YOUR INSTRUCTIONS —
Using the records below, quote only the span that opens with the line containing "wrist: (184, 249)" and closes with the line containing "pinky tip: (171, 215)", exactly and inclusively.

MATERIAL SHOWN —
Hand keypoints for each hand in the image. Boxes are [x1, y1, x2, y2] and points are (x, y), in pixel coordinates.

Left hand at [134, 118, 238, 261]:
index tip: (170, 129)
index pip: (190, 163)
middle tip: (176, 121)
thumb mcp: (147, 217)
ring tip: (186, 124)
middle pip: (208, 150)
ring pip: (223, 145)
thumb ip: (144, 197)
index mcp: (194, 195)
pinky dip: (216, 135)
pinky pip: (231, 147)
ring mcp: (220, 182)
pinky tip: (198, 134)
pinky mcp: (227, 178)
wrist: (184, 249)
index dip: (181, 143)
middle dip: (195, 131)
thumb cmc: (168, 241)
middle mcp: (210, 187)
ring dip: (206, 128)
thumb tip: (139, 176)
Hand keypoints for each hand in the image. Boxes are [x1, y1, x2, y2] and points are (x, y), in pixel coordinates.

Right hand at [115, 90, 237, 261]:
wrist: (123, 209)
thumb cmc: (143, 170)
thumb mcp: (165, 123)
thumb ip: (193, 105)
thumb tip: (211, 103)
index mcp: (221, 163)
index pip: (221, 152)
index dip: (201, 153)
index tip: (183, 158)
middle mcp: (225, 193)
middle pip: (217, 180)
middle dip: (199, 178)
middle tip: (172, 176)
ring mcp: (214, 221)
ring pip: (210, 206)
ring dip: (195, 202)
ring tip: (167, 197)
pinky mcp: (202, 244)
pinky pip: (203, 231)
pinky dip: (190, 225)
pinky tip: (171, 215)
...
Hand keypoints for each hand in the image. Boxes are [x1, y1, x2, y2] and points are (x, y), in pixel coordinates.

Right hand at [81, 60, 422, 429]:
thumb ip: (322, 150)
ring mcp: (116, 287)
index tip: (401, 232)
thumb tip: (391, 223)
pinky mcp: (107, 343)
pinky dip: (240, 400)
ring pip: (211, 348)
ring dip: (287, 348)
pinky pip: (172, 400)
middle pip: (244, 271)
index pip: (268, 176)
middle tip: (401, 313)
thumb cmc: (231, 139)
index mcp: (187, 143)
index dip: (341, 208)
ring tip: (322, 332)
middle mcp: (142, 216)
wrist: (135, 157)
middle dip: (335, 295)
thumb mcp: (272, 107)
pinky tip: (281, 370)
* * *
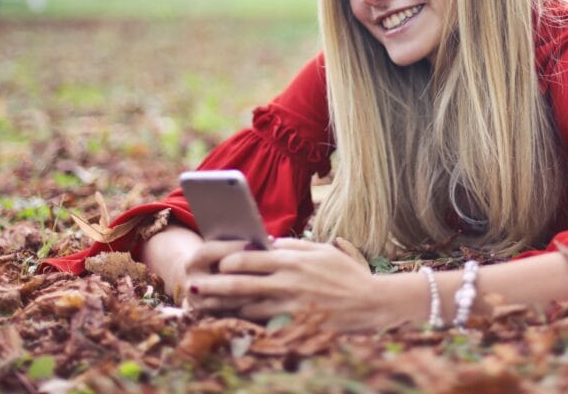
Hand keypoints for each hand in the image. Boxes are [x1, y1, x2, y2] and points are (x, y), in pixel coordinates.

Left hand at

EXPECTED OUTPUT —
wrist: (184, 249)
index dip: (181, 143)
middle dip: (195, 131)
thumb cmc: (168, 241)
middle mcp: (210, 187)
ring dip: (206, 128)
thumb tip: (139, 176)
Hand keypoints for each hand in the image. Boxes are [x1, y1, x2, y2] and points are (x, y), in pixel coordinates.

Right hand at [115, 90, 237, 261]:
wrist: (123, 209)
thumb cmc: (143, 170)
thumb mcp: (165, 123)
thumb ip: (193, 105)
thumb tip: (211, 103)
index mcp: (221, 163)
index pip: (221, 152)
index dip: (201, 153)
index tip: (183, 158)
middle mcp: (225, 193)
middle pip: (217, 180)
middle dip: (199, 178)
middle tip: (172, 176)
ring mcp: (214, 221)
ring pip: (210, 206)
ring dip: (195, 202)
ring tip: (167, 197)
pinky mcp: (202, 244)
pinky pip: (203, 231)
pinky dip: (190, 225)
pinky tip: (171, 215)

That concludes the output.